Aujourd’hui, la méthode de détection des traces du SarsCov2 développée par les chercheurs d’Eau de Paris est appliquée aux eaux usées et pourrait être un indicateur particulièrement fiable de suivi de l’épidémie.

Hors cette crise spécifique dans la crise, quelle a été votre stratégie de communication pendant cette période particulière ?

Valérie Derrey : Notre axe central de communication a été de rappeler, dès le début de la pandémie, que l’approvisionnement en eau de la capitale est sécurisée tant en quantité qu’en qualité et de rassurer les Parisien.nes sur le fait qu’il n’y aurait pas de pénurie d’eau ni de risque à boire l’eau du robinet. En tant qu’acteur d’un service public essentiel, Eau de Paris est doté d’un plan de continuité de l’activité préexistant au confinement, réactualisé et prévoyant un service minimum pour garantir la distribution de l’eau. La qualité de l’eau du robinet a également fait l’objet d’une attention particulière avec des éclairages scientifiques, par le biais d’interviews d’expert.es d’Eau de Paris publiées notre site Internet et relayées sur nos réseaux sociaux. Sans oublier la “communication grand public”,avec, par exemple, la réalisation d’une animation type motion-design expliquant les étapes du traitement multi-barrières de l’eau et le contrôle-qualité réalisé en permanence. Enfin, outre la large couverture médiatique des travaux du laboratoire de recherche d’Eau de Paris, l’un des plus grands dédiés à l’eau en France, nous avons renforcé notre communication à destination de nos abonné.es et de nos clients grands comptes.

Elisabeth Thiéblemont : La difficulté d’Eau de Paris est que les consommateur.rices finaux ne sont pas ses client.es immédiat.es, contrairement à d’autres réseaux d’eau en France, 95 % des Parisien.nes vivant dans des immeubles collectifs. Cette période de crise a permis à la communication d’œuvrer avec pédagogie pour faire connaître ce qu’il y a derrière l’eau du robinet, et que le grand public ne voit pas.

Quelles ont été les priorités d’Eau de Paris ?

Elisabeth Thiéblemont : Eau de Paris a immédiatement été très engagée sur la recherche de bien-être de ses collaborateur.rices. Pour reprendre les mots de Benjamin Gestin, directeur général d’Eau de Paris : “ Nous avons deux priorités d’égale importance à gérer durant cette période : la santé de nos salariés et la continuité de l’activité de service public dans sa fonction prioritaire”.

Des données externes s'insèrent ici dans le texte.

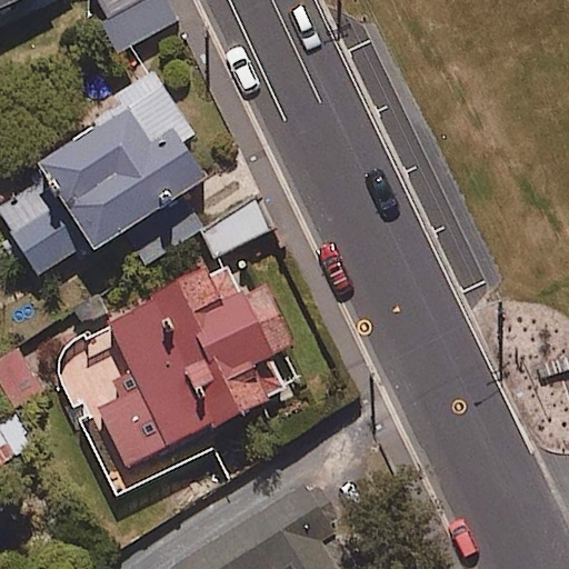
[(176,19),(165,0),(131,0),(99,18),(118,51),(176,19)]
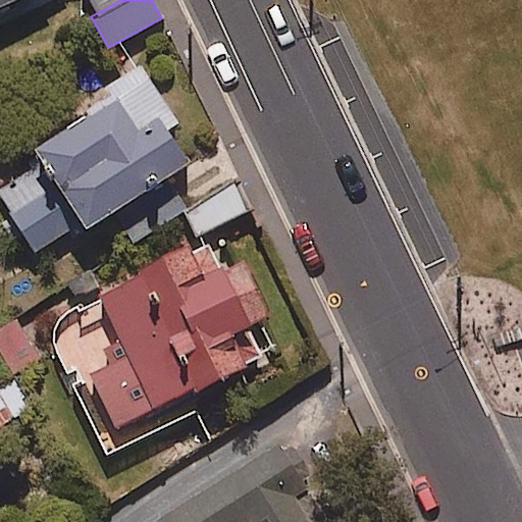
[(48,160),(3,187),(35,240),(181,153),(162,119),(174,113),(139,53),(99,77),(105,87),(82,101),(88,111),(37,142),(48,160)]
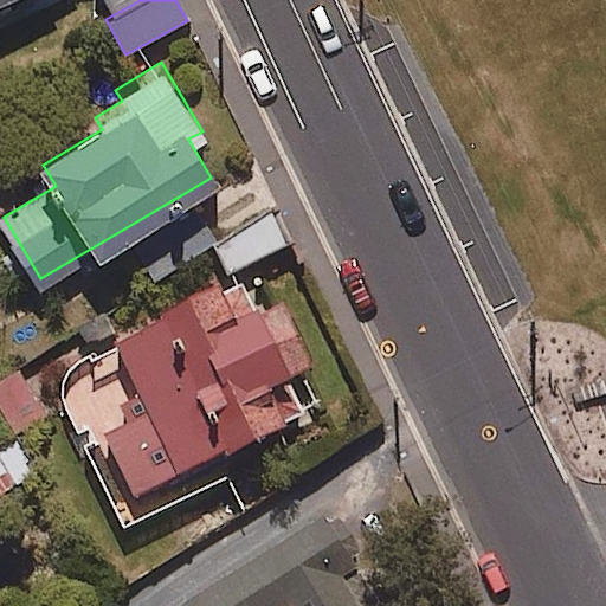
[(271,206),(211,239),(231,276),(292,243),(271,206)]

Karine Julié : Que ce soit au début de la crise puis désormais, la direction d’Eau de Paris a adopté le principe d’une communication constante auprès des salariés, par l’Intranet et les managers. Le partage d’informations a été très dynamisé avec des contributions spontanées d’ailleurs de collaborateur.rices en intervention sur le terrain, en télétravail, de solidarités entre opérateurs publics d’eau… A l’annonce de la date du déconfinement, nous avons travaillé au déploiement d’un dispositif d’information et de sensibilisation sur les nouvelles règles à respecter et les nouveaux gestes à adopter, via des mailings, de l’affichage sur sites, des réunions de présentation, des adaptations des espaces, des sens de circulation, le tout faisant bien sûr l’objet d’un dossier spécial sur l’Intranet. La phase de retour au bureau est par ailleurs très progressive : elle s’échelonne sur 4 mois. La direction des ressources humaines incite les managers à se montrer très compréhensifs, notamment pour les salarié.es devant gérer leurs enfants ou devant prendre les transports en commun, deux grosses sources d’inquiétude. L’interne est sensible à ces signes d’une entreprise soucieuse de sa santé et de la réalisation des missions de chacun.e, qui plus est de bien commun, dans les meilleures conditions.

Est-ce un facteur d’engagement ?

Elisabeth Thiéblemont : C’est un questionnement dans l’air du temps et pas uniquement à Eau de Paris que la relation des collaborateur.rices à l’entreprise. Nous avons lancé en janvier une étude avec le Centre de Sociologie des Organisations, pour essayer de comprendre les leviers de l’engagement et de la mobilisation des salarié.es, les mécanismes de circulation de l’information et de partage entre équipes et avec les managers de proximité, enfin le sens cherché dans leur travail et dans leur fonction. Cette enquête, qui va durer un an, s’appuie sur une centaine d’entretiens qualitatifs sur le terrain. Au cours des derniers mois, elle s’est poursuivie via Teams et montre à quel point la qualité de la relation, la capacité à s’adapter et à faire face à une situation d’urgence créent le sentiment d’appartenance et d’identification à ses collègues et à l’entreprise.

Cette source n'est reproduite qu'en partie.